A filter can be any Base32-encodable in the range of 1 to 8 characters (more than that will take a long time, require a lot of computation and energy to generate).

The filter configuration can also be edited, with one filter per line:

onionmine edit my-pool

Filter size

We recommend a filter size no longer than 6 characters.

Example filters:

mypool
pool

For additional help on mining filters, check the mkp224o documentation (this is the underlying program that does the actual mining).

Finally, start the mining operation:

onionmine mine my-pool # start mining

This command takes care of compiling mkp224o and start mining with the desired configuration.

Run the above onionmine config command for each Onion Service you're mining keys.
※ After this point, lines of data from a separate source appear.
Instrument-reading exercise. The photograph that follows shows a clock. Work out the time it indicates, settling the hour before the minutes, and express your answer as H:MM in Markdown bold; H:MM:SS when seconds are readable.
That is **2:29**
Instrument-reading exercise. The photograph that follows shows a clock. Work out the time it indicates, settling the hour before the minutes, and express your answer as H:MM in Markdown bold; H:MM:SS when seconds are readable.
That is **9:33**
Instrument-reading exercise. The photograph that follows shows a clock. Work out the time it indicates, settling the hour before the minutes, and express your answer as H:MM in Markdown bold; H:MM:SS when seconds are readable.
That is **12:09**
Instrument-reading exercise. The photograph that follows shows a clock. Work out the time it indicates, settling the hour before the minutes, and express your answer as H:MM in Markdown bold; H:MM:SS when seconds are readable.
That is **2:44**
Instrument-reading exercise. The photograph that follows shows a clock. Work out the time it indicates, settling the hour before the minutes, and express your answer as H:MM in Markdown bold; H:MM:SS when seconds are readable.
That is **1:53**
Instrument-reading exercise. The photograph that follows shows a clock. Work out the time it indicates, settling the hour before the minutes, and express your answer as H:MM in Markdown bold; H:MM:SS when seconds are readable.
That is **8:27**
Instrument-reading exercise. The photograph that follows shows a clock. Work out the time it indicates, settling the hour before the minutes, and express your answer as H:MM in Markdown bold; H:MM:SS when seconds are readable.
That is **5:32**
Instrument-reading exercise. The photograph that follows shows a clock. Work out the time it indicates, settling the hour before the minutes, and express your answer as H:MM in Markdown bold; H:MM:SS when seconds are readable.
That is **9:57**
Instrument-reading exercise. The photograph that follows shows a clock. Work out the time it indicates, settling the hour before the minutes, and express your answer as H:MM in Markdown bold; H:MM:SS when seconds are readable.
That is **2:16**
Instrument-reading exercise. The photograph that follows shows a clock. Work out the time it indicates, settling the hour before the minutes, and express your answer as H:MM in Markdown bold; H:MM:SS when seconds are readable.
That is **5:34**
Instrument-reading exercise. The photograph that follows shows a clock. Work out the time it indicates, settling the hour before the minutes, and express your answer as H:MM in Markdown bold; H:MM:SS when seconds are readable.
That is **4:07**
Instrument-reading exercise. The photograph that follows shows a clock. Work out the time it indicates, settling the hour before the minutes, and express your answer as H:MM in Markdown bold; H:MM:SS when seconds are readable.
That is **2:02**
Configuration and mined keys are stored under the pool/my-pool folder, with mined keys at the pool/my-pool/candidates.

Check this configuration for an example mining pool.

Per-pool environment override

Custom environment overrides are possible. For the my-pool config, place any overrides at the pools/my-pool/pool.conf or pools/my-pool/local.conf file, which are parsed after the default onionmine.conf folder.

Recompiling

If by any change a mkp224o recompilation is needed without triggering additional key generation, use this command (e.g. after you change it's build flags at the onionmine.conf file):

onionmine compile

Stopping and resuming

The onionmine.conf.sample comes with examples to handle the mkp224o seed passphrase option to be used along the --checkpoint parameter if you plan to stop/resume the search.

Stopping can be done by interrupting the mining operation (like typing Ctrl C) and resuming happens once you re-start mining with the same parameters as previously.

If you get this error:

ERROR: could not create directory for key output

That's probably because you're resuming a previous mining for a given pool and mkp224o tried to create a folder for a keypair candidate that already exists. Just let mkp224o continue to run and in a while you should get new keys again.

Please note the security implications of this feature. As mkp224o outputs when using -P:

CAUTION: avoid using keys generated with same password for unrelated services, as single leaked key may help attacker to regenerate related keys.

That means that passphrases should:

  • Not be reused for different services.
  • Either be destroyed along unused candidates OR, if stored, have the same storage security level than the .onion keypair.

Onionbalance compatibility

When generating keys for Onionbalance, make sure to use one pool per key:

  1. One pool for the frontend instance.
  2. One pool per backend instance.

This is for security considerations: keys generated within the same pool are highly correlated. This means that if an attacker takes control of a backend instance that uses a keypair generated in the same pool, then the attacker can try to regenerate related keys.

Testing your candidate keypairs

Once (or before) you select a candidate address that suits your needs, you might want to test if the keys are validated by the Tor process, just to make sure.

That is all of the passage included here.